There are two contrasting designs for mouthpieces, usually marketed as “jazz” and “classical” mouthpieces. While this is an over-simplification, typically classical mouthpieces have a smaller tip opening and jazz mouthpieces have a larger tip opening. This necessitates a different reed strength. The bigger the tip opening of the mouthpiece, the more flexible the reed must be (or “softer”). For a less open-tipped mouthpiece, a harder reed is often more desirable. For many years, a square chambered mouthpiece produced a preferable sound (like the Selmer S-80 C*), but the modern aesthetic has shifted and we are seeing a preference for round chamber mouthpieces again (Vandoren Optimum AL3, Vandoren Profile AP3, and the Selmer Concept). 

Typically, the round chamber provides a more even sound across registers and is slightly darker. The square chamber provides slightly more edge to the sound, which helps with projection. While a smaller tip opening is easier for a developing saxophonist to get consistent response and articulation, a bigger tip opening usually provides a brighter sound, and is embraced by the jazz style (Vandoren V16 series mouthpieces). Hard rubber, or ebonite, is the most common mouthpiece material, but metal mouthpieces are also common for jazz mouthpiece designs.

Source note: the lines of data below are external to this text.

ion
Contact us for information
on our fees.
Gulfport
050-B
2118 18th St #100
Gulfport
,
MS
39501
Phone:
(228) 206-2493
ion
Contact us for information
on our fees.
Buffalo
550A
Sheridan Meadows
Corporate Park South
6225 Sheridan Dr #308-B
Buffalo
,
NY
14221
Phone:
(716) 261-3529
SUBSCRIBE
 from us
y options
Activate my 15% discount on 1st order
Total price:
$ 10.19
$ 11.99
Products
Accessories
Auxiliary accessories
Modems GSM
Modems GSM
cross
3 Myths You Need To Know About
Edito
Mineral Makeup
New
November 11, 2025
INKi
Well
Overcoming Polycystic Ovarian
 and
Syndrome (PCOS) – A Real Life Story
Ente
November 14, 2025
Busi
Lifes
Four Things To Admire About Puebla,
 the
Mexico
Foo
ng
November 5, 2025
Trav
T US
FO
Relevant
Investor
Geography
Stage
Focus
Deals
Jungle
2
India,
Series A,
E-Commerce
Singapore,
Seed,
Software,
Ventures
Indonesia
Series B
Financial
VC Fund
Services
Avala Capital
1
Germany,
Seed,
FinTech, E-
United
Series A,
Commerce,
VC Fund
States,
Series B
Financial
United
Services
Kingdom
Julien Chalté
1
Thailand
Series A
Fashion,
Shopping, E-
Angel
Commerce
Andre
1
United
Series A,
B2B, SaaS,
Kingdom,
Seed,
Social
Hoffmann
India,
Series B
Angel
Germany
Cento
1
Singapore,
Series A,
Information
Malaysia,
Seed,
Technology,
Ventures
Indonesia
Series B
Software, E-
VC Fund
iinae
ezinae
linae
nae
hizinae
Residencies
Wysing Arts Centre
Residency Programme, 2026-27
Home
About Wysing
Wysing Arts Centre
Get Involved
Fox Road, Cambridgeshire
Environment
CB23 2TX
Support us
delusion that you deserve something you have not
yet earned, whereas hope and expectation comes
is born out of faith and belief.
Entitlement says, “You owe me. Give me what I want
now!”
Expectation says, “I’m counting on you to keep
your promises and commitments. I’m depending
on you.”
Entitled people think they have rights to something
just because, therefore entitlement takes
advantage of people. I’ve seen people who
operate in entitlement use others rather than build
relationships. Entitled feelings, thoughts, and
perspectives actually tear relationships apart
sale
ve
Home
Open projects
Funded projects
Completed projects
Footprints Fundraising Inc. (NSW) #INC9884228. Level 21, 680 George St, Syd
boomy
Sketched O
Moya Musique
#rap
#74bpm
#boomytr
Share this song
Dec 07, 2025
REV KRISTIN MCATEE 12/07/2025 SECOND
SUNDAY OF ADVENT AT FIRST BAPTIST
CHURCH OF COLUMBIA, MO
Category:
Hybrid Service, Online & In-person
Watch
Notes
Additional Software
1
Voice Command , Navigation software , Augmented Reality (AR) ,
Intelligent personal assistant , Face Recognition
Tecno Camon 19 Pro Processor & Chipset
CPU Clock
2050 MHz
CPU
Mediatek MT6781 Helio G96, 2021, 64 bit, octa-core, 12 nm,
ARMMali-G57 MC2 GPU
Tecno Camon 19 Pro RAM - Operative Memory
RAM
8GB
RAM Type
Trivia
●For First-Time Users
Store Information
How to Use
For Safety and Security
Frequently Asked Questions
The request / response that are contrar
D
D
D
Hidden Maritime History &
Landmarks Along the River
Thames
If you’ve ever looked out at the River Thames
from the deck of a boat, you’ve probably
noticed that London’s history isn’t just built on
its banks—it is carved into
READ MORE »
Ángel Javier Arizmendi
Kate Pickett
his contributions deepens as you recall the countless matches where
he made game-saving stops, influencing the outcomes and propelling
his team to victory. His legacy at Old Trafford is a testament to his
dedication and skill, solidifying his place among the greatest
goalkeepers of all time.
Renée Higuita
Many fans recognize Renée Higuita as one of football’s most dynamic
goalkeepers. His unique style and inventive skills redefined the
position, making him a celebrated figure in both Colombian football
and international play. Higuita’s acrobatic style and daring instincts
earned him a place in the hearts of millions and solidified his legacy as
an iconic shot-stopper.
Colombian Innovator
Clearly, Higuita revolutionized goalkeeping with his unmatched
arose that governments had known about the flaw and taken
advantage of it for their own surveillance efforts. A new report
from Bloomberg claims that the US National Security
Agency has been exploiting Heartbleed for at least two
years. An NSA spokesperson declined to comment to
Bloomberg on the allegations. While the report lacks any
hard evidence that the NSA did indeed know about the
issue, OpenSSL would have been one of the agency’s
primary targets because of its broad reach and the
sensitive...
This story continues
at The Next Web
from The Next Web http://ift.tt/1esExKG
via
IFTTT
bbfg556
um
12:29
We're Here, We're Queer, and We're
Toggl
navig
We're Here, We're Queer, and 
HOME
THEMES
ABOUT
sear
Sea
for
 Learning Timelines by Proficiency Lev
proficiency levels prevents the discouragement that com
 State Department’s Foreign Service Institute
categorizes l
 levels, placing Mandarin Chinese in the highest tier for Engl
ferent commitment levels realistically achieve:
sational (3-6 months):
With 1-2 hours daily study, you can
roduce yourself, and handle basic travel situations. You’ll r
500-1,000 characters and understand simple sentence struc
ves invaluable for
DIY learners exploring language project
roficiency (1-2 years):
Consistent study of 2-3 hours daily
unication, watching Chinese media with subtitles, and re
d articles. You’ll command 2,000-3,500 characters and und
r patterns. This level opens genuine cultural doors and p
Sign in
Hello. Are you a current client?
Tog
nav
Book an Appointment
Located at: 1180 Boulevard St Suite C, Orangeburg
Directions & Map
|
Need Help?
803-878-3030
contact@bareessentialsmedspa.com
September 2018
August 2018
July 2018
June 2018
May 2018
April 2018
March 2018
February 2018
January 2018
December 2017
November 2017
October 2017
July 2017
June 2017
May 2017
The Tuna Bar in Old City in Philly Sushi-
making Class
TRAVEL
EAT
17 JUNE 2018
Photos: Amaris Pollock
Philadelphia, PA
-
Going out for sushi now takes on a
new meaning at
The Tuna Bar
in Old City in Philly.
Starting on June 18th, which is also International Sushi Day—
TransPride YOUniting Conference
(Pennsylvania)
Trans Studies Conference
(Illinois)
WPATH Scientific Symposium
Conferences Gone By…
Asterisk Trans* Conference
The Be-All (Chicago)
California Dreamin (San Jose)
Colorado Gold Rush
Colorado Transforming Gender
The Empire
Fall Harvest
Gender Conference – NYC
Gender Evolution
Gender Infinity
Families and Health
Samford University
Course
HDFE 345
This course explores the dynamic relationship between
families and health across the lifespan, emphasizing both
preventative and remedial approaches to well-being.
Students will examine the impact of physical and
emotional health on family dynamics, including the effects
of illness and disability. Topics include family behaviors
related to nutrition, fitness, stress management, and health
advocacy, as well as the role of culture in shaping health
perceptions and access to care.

Budget Professional saxophone mouthpieces can range in price from around $120-$700, but as a general rule, a classical mouthpiece typically runs from $120-$300 and a jazz mouthpiece is typically between $150-$700. Hard rubber mouthpieces are on the lower end of the cost spectrum and metal mouthpieces on the higher end.

Player Age and Skill Level For a beginner, a less open-tipped mouthpiece with a round chamber, like the Vandoren Optimum AL3 will give a consistent and round sound across all registers. As a player matures and desires more flexibility and projection, she/he may seek out a more open-tipped mouthpiece. For a more mature musician, try Vandoren Profile AP3 or the Vandoren Optimum AL5. For a jazz musician, it really depends upon player sound preference. Many saxophonists who primarily play jazz, will select a mouthpiece with a wider tip opening and play a softer reed. I personally play more on the “classical” side but also doubles in jazz, I prefer a more closed-tip jazz mouthpiece as it more closely resembles the resistance I get on my classical setup. 

For a young student buying her/his first jazz mouthpiece, use a smaller tip opening for initial success. However, if a jazz educator has very strong opinions about tip opening and reed strength, trust what they suggest. 

When looking at mouthpieces you will see a series of numbers (or letters like Selmer Paris) that correspond to the tip opening of the mouthpiece. One model mouthpiece (Vandoren Optimum) will have multiple tip opening sizes (AL3, AL4, AL5). Generally, the bigger the number, the bigger the tip opening. This is not a universal, so it is important to check with each manufacturer to confirm their system.